Multifunctional Spirulina-hybrid helical microswimmers: Imaging and photothermal efficacy enabled by intracellular gold deposition

Abstract

Helical micro-/nanoswimmers have been extensively explored as a miniaturized robotic tool for advanced biomedicine in the past two decades. However, the integration of biomedical functions on the existing swimmers remains insufficient to allow further in vivo developments. We propose a chemically engineered Spirulina microalgae with biogenic gold nanoparticles deposited in its cells and magnetite nanoparticles assembled on its surface. This biohybrid helical microswimmer is naturally of many desired functions and can be easily functionalized through surface modification and/or intracellular loading. The gold-enabled digital subtraction angiography of multimodal imaging function is highlighted herein.
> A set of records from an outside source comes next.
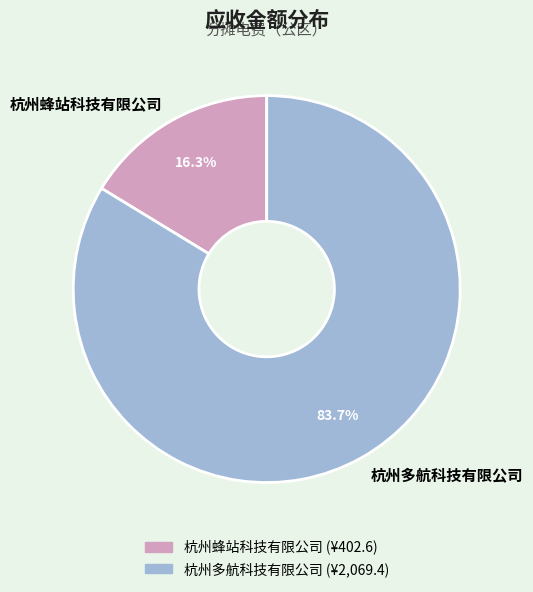

Between 杭州多航科技有限公司 and 杭州蜂站科技有限公司, which is larger?

杭州多航科技有限公司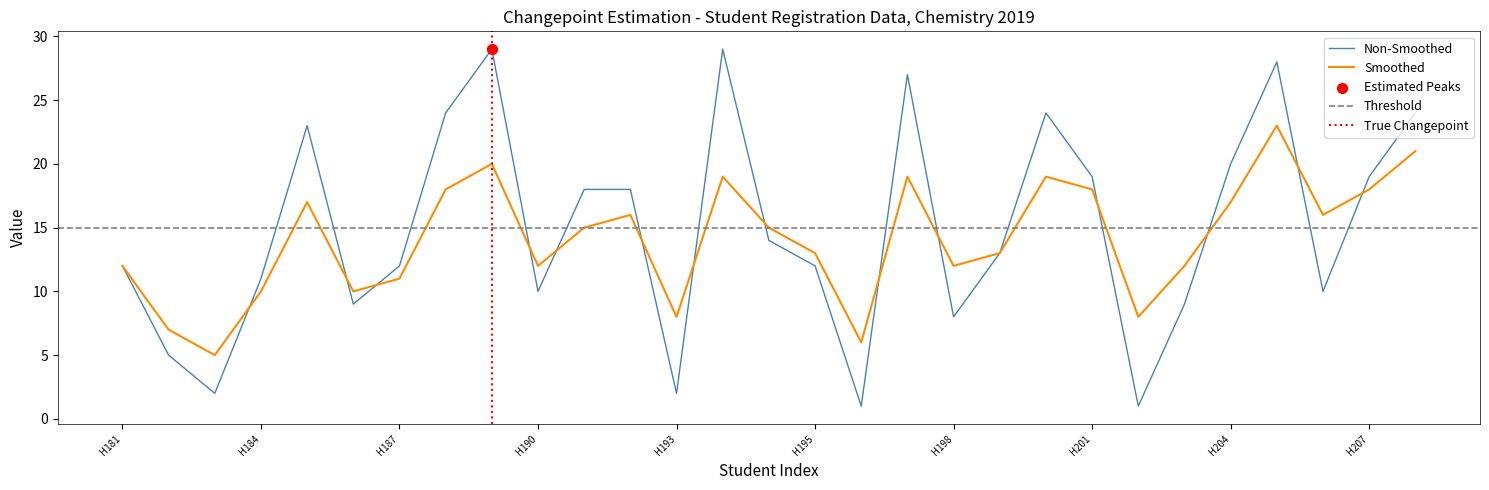

Is the value of Non-Smoothed at H183 greater than the value of Smoothed at H188?

No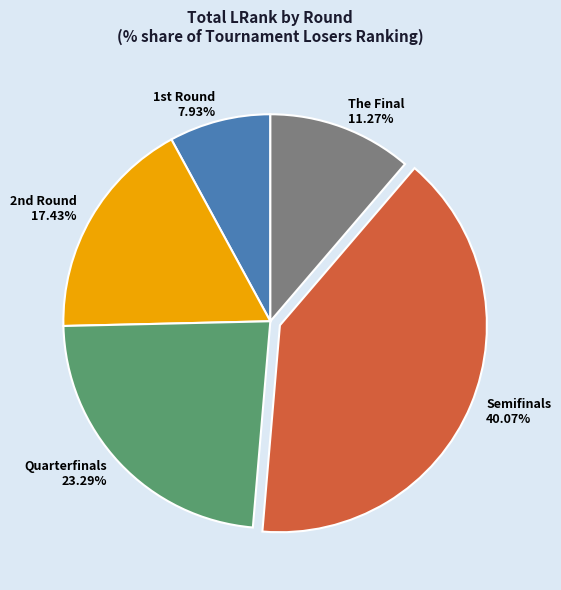

To the nearest percent, what is the average slice percentage?

20%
Such imaging modality makes real-time tracking possible in deep anatomical regions, guaranteeing precise in vivo navigation of our swimmers to specific lesions. Meanwhile, the gold-enhanced photothermal efficacy is also noteworthy. It regulates swimmer degradation via controlling photothermal heat and can be harnessed to implement targeted therapy, for which the targeting process and therapeutic effect are successfully demonstrated in a fluidic chip. Furthermore, the fabrication method is straightforward and cost-effective, suitable for mass production. All these results clarify the functionalization strategy enabled by biogenic intracellular deposition and provide a multifunctional biohybrid microswimmer.